Slovenski etnografski muzej

Številka revije 
Etnolog 9/1 (1999)
Strani 
027-037
Članek v pdf obliki 
PDF icon Prenesi pdf datoteko (176.07 KB)

Violent Death in South Slavic Children's Folklore

Presence of the violent death motif in specific children's folklore texts can suggest the magic origin of the text itself. The evidences for this supposition are children's curses and children's incantations where death threat is one of the typical procedures. The good example for this is mockery of other nationality members (Vlah, Latin, Gypsy, e.g.,: "You, Latin, with a tail, you will die tomorrow"). In an incantation rhyme, on the other hand, threatening to an animal is also typical of children folklore, e.g., in the text sung to a snail with an order to take out its horns: "You, snail, take out your horns, if you do not take them out, I will kill you with an axe on the green grass".There is no need proving that nursery rhymes are texts of magic origin, but the violent death motif is frequently found in other texts used by adults playing with children.

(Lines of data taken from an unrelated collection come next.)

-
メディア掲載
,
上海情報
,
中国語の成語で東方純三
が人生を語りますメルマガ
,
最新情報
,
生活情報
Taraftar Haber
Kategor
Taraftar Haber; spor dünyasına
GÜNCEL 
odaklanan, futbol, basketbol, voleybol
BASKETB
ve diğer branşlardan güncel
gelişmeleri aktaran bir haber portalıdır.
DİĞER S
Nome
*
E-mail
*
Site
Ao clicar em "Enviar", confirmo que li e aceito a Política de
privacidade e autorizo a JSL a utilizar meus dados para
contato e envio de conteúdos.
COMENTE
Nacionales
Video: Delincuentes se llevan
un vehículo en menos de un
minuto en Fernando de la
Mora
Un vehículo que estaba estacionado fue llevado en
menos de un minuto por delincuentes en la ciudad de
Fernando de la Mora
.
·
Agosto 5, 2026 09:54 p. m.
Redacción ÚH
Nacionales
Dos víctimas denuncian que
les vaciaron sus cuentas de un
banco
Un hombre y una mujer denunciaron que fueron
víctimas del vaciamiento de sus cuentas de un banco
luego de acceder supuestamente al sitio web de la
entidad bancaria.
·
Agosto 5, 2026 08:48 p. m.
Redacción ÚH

This is true to the following motif from a Serbian-Croatian song: "The leaf/lap broke, the old woman went crazy, and killed all the children", where the old woman can be explained as one of the children's demons. The rhyme, "The wolfs will kill the mother in the field," followed by the prayer to a wolf not to kill the mother (for she is good, and she will give her baby milk) is different. It is important that perspective of killing is just a threat, as is a case in other children's texts of magic origin.
The death of an animal has a completely different status and it is rendered a natural act, even funny (e.g., "When they killed the goose, all the children cried, but after we ate it, we were all happy"). The "natural" death, as opposed to a "violent" one, is not found in the South Slavic children's folklore.
In the South Slavic languages violent death is most frequently expressed with the verbs "to slaughter" and "to strangle".